In September 2020, the Government of Punjab appointed Goyal as the CEO of the Punjab CSR Authority.

==Rediffusion acquisition==
In end April 2021, Goyal’s Mogae Consultants completed a full acquisition of Rediffusion and Everest. Rediffusion is a 48 year-old independent ad agency known for its iconic campaigns for Jenson & Nicholson, Eveready, Lakme, Red & White and many more. Everest is more than 70 years old and has been the agency of Parle for over 50 years, and continues to work with the client. Goyal took over as Managing Director while his wife Tanya joined the Board.

==Books==
Goyal wrote The Dum Dum Bullet on the business of advertising. The book was published by Penguin Group in 2004. In 2013, Goyal co-authored his second book, You’re Hired! with his daughter Carol. In 2014 he published the book Konjo: The Fighting Spirit published by Harper Collins. Konjo is a book centered on entrepreneurship, describing in detail Goyal’s professional years from 2003 to 2011. The book chronicles Goyal's joint venture with Dentsu and what working with the Japanese is like. In 2019, Goyal published three books: Blogbuster (Crossword), a compilation of his blogs in Campaign; Honest to God (Crossword), a compilation of his columns in Business India; and Japan Made Easy (Harper Collins), a book with 101 essays on Japanese business, culture and everyday life.

In 2020, Goyal launched his seventh book, Future Shock, which looks at the post-pandemic impact on domains ranging from travel and tourism to food, health, education and more.

==Awards and recognition==
Goyal was actively involved with the National Academy of Television Arts and Sciences (NATAS), New York and MIP TV (U.S.) in 2001- 2002. He was the first Indian on the jury of the Global Emmy Awards (2002).

==Philanthropy==
In 2018, Goyal instituted an Endowment of Rs. 1 crore at his school, St. John’s Chandigarh. He already funds the Ranvijay Singh Awards at the school.

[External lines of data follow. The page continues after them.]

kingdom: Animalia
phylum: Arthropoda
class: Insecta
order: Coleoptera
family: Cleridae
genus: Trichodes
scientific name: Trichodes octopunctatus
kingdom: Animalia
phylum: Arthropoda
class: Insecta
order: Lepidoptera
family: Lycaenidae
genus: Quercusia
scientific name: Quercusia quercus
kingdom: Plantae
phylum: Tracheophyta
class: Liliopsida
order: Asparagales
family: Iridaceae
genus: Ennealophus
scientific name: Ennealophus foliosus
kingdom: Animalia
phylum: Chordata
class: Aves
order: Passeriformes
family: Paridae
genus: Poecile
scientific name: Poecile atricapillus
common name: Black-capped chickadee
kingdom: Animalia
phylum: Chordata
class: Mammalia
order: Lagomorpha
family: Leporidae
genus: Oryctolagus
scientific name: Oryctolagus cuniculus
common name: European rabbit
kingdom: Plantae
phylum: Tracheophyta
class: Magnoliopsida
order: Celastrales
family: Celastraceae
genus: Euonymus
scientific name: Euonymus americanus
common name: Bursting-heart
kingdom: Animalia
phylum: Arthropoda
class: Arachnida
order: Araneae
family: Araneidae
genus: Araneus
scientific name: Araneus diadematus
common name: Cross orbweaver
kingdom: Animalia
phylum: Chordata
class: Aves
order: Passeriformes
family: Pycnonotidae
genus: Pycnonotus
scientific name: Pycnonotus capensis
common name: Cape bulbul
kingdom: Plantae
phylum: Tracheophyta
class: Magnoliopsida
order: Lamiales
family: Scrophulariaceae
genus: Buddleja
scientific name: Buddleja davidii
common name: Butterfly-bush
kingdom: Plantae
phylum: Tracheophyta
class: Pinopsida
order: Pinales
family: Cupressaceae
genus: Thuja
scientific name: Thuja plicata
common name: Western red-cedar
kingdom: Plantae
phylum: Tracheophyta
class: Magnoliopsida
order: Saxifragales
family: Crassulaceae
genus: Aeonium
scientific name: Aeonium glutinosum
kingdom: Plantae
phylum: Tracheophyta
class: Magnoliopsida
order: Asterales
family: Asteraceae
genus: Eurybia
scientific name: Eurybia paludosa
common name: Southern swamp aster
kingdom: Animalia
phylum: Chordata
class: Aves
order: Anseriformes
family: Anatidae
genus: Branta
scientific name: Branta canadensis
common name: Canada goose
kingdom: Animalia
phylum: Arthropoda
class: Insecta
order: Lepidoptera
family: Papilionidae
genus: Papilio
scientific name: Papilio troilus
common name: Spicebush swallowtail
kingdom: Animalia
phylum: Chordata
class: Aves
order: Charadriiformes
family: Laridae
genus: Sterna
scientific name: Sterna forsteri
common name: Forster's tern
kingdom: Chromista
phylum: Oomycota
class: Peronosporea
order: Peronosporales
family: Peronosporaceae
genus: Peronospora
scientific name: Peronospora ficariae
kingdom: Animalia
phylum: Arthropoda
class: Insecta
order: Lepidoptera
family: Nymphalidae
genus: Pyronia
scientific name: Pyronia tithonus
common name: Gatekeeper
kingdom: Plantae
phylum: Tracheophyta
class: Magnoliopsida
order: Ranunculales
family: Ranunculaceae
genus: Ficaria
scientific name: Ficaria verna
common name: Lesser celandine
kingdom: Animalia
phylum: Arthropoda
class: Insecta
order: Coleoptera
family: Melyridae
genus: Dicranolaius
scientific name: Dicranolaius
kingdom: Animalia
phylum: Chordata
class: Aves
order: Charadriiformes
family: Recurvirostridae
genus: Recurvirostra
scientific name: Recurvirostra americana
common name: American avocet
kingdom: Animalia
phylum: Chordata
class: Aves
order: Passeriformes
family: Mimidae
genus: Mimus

Goyal’s Kailasham Trust currently sponsors the Matka Chowk in Chandigarh and is putting up a huge public installation at the Chowk.

==Columnist==
He wrote a fortnightly column, "Perfect 10" for The Hindu Business Line and another fortnightly column called "Horse Sense" for The Financial Express in the mid to late 1990s. Since 2015, he has written a column titled "Honest to God" for Business India. Goyal has been writing a column, "Yes, But …" in Business Standard since 2019. He has been writing "Here’s The Pitch", an advertising review column in The New Indian Express since 2019. In 2020, he is writing a series, "Future Shock", for Economic Times’ Brand Equity. He is also, starting in 2020, writing "Fifty-Fifty", a column in BW Business World. His blogs continue to be carried in Campaign. In 2018, he used to write a weekly blog for Exchange4Media, Ask the Doctor,
on career planning and job issues. Goyal also writes for The Print. Of late, Goyal has also started writing on cricket. His column, "And It’s A Wide" appears regularly in the Free Press Journal.